In fulfilling our responsibility to conduct an independent review of the weight of the evidence (see CPL 470.15 [5]; People v Danielson, 9 NY3d 342 [2007]), we nevertheless accord great deference to the jury's opportunity to view the witnesses, hear the testimony, and observe demeanor (see People v Mateo, 2 NY3d 383, 410 [2004]; People v Bleakley, 69 NY2d 490, 495 [1987]). Upon reviewing the record here, we are satisfied that the verdict of guilt was not against the weight of the evidence (see People v Romero, 7 NY3d 633 [2006]). The complainant testified that he looked at the defendant for 30 to 40 seconds from a close distance in well-lit conditions when he first encountered the defendant in the apartment building, and the complainant's in-court identification of the defendant as the burglar was unequivocal (see People v Antonelli, 6 AD3d 543, 543 [2004]; People v Toro, 192 AD2d 685, 685 [1993]). We see no reason to disturb the jury's resolution of the discrepancies and inconsistencies between the identification testimony of the complainant and his statements to the police (see People v Reid, 82 AD3d 1268, 1269 [2011]; People v Jean-Marie, 67 AD3d 704, 704 [2009]; People v Monroe, 30 AD3d 616, 618 [2006]).

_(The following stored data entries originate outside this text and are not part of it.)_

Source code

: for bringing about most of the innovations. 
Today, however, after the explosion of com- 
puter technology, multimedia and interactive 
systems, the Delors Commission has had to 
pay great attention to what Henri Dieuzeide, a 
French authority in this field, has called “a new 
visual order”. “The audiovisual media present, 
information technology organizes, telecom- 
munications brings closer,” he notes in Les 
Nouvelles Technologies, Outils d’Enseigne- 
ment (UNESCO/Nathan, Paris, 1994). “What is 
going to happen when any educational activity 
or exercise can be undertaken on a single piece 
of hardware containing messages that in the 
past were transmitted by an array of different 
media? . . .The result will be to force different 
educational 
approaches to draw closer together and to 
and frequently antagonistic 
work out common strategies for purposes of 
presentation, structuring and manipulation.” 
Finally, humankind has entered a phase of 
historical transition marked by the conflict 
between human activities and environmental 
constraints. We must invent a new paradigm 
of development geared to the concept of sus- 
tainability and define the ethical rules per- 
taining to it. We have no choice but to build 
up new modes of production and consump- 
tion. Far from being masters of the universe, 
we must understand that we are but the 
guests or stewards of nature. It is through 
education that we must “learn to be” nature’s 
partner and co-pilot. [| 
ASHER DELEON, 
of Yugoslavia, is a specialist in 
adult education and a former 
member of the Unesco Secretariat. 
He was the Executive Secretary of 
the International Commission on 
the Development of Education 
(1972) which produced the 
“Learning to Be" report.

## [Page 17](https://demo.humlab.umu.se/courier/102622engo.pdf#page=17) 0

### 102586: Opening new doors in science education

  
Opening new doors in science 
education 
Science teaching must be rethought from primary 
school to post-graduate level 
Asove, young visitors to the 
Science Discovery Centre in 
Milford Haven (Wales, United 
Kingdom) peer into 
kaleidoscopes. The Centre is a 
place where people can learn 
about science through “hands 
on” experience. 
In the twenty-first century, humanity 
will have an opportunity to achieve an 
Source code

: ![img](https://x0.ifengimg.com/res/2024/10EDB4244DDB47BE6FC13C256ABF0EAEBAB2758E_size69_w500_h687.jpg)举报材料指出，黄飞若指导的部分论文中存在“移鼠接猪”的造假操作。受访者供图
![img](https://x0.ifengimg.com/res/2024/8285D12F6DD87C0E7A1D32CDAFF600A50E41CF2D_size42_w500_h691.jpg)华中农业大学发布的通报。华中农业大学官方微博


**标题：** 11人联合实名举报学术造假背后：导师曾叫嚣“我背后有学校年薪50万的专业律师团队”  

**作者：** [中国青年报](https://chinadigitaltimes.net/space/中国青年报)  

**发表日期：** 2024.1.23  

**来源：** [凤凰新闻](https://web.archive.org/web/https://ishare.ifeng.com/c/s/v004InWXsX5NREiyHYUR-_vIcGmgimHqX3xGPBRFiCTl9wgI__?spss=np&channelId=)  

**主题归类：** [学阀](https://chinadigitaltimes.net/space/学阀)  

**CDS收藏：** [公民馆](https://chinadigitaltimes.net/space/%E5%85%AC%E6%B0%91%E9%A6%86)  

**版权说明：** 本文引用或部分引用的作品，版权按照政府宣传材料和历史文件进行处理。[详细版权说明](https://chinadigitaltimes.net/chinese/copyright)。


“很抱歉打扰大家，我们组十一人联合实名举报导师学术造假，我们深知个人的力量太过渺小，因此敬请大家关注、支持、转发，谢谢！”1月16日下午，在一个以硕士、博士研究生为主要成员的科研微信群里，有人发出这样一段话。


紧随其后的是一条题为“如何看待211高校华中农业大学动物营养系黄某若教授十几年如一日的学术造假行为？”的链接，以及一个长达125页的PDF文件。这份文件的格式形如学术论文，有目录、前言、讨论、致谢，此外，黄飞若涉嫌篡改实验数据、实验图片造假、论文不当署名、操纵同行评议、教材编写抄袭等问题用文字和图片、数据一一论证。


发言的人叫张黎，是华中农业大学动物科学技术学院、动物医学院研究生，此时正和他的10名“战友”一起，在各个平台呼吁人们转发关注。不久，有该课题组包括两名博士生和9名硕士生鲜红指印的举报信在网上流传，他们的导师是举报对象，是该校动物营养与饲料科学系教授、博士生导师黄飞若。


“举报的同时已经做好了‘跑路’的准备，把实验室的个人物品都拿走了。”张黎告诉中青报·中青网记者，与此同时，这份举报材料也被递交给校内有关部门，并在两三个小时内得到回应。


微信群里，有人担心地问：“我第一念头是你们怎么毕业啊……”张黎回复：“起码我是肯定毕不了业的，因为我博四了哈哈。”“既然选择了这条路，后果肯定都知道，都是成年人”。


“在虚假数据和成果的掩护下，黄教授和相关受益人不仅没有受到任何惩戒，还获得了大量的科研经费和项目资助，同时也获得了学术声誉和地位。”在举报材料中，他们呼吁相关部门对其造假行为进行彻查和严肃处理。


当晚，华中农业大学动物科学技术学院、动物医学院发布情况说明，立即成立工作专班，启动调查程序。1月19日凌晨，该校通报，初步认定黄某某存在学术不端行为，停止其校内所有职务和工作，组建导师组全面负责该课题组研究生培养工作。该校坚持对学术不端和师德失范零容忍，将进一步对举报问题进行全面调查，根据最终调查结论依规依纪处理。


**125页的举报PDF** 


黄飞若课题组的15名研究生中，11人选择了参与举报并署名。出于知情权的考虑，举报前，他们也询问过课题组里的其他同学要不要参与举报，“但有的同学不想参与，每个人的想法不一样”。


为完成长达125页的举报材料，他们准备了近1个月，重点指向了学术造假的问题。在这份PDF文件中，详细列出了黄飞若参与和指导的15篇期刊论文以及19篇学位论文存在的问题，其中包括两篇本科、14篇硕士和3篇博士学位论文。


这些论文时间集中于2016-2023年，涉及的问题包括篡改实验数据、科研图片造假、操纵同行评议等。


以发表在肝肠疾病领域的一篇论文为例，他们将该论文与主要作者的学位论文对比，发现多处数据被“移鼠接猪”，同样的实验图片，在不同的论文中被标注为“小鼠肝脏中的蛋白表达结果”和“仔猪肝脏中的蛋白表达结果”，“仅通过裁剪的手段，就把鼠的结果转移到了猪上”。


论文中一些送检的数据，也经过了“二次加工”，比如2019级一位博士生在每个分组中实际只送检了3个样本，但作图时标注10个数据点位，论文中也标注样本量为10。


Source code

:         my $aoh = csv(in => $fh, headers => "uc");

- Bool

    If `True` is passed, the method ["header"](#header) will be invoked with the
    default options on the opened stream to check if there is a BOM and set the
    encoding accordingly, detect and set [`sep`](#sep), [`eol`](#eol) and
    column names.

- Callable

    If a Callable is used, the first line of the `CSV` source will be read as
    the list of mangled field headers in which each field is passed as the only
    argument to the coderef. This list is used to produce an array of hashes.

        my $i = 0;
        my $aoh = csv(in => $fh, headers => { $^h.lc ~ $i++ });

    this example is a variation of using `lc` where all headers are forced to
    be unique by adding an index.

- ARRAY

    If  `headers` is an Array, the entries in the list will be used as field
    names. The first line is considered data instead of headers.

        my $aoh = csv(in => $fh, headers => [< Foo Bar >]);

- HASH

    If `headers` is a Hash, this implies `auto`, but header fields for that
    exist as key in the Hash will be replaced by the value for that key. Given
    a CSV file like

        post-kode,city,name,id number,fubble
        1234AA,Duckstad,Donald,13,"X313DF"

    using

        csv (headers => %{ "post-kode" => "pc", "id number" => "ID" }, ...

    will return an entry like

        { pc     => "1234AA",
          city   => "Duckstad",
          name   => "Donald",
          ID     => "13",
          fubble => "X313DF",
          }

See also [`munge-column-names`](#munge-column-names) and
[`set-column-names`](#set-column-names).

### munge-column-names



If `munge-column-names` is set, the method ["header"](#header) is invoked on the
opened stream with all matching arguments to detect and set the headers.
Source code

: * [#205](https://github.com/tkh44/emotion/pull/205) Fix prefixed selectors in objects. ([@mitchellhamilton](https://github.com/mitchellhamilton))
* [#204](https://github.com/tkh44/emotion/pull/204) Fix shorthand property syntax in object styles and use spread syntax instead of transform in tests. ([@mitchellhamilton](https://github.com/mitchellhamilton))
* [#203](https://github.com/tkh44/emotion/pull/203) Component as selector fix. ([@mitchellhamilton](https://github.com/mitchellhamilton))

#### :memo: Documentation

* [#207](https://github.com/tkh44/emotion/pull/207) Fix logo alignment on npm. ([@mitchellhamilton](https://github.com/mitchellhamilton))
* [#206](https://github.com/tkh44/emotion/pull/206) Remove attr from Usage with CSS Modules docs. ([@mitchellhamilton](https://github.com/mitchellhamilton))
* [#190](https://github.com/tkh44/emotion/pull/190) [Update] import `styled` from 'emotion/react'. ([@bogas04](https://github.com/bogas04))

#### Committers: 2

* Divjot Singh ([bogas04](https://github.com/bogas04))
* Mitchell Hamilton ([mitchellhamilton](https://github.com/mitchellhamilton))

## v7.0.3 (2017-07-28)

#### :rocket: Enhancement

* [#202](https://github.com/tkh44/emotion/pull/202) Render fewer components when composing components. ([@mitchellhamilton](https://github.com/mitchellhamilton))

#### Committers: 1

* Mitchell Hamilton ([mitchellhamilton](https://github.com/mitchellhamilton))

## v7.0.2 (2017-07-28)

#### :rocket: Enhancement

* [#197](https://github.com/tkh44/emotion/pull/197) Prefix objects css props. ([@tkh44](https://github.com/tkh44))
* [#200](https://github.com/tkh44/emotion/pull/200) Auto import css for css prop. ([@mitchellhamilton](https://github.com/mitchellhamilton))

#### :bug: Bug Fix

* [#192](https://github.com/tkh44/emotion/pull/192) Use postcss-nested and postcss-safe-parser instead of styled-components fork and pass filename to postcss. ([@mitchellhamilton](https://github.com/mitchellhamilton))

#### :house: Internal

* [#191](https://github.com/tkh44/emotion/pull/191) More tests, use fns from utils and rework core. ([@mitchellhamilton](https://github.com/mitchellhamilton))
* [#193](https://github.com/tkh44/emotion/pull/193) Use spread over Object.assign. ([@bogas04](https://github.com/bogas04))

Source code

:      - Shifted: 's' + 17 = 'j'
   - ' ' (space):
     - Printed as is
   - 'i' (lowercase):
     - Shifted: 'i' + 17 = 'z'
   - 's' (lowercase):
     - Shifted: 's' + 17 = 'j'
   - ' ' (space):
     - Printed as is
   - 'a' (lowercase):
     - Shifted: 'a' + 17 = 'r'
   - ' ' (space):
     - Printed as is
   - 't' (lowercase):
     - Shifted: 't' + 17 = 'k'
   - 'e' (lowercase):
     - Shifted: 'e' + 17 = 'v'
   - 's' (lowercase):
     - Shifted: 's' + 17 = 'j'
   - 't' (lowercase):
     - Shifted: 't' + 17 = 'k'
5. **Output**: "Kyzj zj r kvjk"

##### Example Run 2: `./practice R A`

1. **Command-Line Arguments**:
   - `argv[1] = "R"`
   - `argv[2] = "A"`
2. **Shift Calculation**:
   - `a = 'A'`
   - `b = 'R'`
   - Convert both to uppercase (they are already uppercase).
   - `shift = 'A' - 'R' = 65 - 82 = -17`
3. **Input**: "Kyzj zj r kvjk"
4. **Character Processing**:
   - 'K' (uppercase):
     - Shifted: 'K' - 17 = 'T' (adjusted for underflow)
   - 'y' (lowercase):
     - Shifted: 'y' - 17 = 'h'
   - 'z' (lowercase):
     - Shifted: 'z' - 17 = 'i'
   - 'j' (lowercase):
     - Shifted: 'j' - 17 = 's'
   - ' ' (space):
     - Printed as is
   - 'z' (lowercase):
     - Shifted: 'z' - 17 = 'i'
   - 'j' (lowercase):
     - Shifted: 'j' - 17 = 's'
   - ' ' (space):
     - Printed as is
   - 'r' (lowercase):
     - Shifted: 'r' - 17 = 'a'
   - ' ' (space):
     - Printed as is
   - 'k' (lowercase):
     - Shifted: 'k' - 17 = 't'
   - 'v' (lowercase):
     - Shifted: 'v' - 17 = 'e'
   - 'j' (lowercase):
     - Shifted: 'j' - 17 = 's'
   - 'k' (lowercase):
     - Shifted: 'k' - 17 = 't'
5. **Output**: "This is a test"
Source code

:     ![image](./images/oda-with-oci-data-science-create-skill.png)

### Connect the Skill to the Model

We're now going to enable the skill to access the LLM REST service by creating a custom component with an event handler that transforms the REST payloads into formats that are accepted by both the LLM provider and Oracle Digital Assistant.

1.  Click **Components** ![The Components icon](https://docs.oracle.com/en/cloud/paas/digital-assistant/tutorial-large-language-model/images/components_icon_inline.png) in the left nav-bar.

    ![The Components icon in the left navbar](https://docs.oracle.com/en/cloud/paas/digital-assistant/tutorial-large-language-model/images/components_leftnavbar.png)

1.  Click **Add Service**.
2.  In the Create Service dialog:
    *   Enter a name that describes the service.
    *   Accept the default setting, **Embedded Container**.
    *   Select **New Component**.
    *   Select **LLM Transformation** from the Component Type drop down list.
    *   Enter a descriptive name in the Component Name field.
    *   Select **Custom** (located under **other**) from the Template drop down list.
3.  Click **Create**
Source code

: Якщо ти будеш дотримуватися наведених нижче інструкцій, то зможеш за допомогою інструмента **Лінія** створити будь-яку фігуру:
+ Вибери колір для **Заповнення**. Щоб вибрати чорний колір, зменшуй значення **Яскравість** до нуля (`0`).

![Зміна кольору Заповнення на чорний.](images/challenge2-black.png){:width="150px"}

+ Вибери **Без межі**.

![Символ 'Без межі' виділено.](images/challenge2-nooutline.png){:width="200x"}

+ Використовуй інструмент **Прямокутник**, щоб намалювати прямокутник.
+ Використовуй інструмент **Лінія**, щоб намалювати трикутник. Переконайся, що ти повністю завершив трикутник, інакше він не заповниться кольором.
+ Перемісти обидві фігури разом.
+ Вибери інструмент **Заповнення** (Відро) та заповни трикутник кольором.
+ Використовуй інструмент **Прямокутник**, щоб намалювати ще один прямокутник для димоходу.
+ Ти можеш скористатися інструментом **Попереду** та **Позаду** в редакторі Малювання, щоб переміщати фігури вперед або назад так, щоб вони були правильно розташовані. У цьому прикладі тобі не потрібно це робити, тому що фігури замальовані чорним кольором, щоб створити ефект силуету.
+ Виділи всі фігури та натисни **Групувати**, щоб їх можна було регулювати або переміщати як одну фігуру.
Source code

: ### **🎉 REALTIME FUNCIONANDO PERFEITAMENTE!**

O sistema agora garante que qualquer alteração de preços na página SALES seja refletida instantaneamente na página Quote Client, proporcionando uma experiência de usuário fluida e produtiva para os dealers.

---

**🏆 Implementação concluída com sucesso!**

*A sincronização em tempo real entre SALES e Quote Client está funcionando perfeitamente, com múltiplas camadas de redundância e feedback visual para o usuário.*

The defendant's contention that certain comments made by the prosecutor during summation deprived him of a fair trial is unpreserved for appellate review, as the defendant failed to raise any objections during the prosecutor's summation (see CPL 470.05 [2]; People v Katehis, 117 AD3d 1080, 1081 [2014]). In any event, although some of the prosecutor's remarks were improper (see e.g. People v Ross, 112 AD3d 972, 973 [2013]), those remarks did not deprive the defendant of a fair trial, and any other error in this regard does not require reversal under the circumstances (see People v Crimmins, 36 NY2d 230, 239, 242 [1975]; People v Affser, 309 AD2d 812, 813 [2003]). Scheinkman, P.J., Dillon, Leventhal and Miller, JJ., concur.